Segundo ele, “a Telebrás é uma possibilidade, mas ainda não há uma posição do governo” para o uso dessa companhia no comando desse projeto.
A estatal que abrigava as operadoras de telefonia antes da privatização do setor, há 10 anos, ainda existe como figura jurídica, mas já não tem operações de telecomunicações.
No final do ano, a autorização do governo federal para que a Telebrás promovesse um aumento de capital de 200 milhões de reais reacendeu a discussão sobre a reativação da companhia, levando seus papéis, quase sem liquidez, a altas de 30 por cento na Bovespa.
Nesta quinta-feira, os papéis da empresa na Bovespa subiam 3,7 por cento, enquanto o Ibovespa exibia valorização de 1,5 por cento.
CONDENADOS À DESCONEXÃO ETERNA
Na avaliação do secretário, se o governo utilizar sua infraestrutura para prestar acesso à população, “vai influenciar a concorrência com as empresas privadas, para que elas enxerguem mercado onde hoje não enxergam”, afirmou, citando as cidades com menor concentração populacional e o público de baixa renda.
Segundo ele, “há um conjunto de pessoas condenadas à desconexão eterna, um verdadeiro apartheid digital, e o mercado já mostrou que não vai resolver o problema das pessoas de baixa renda ou que estão no interior do Brasil”, disse.
Sant’Anna reiterou que “a Telebrás é uma das possibilidades, mas não é a única, há outras empresas públicas com licença de SCM”, referindo-se à licença obtida junto à Anatel para prestação de serviços de comunicação multimídia.

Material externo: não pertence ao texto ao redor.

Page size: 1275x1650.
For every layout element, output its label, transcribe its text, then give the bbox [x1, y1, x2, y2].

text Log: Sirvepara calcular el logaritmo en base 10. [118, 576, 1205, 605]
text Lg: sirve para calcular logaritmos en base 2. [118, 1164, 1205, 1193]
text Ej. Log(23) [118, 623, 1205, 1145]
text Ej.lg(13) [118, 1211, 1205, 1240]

Segundo a pesquisa TIC Domicílios divulgada nesta quinta-feira pelo Núcleo de Informação e Coordenação do Ponto BR (NIC.br), 20 por cento dos domicílios brasileiros têm acesso à Internet. Mais da metade (54 por cento) dos entrevistados que não têm acesso à Web em casa alegam o alto preço para não fazê-lo.
Para 16 por cento da população urbana e 27 por cento da população rural, há outra dificuldade: a falta de provedores em sua região, de acordo com a pesquisa.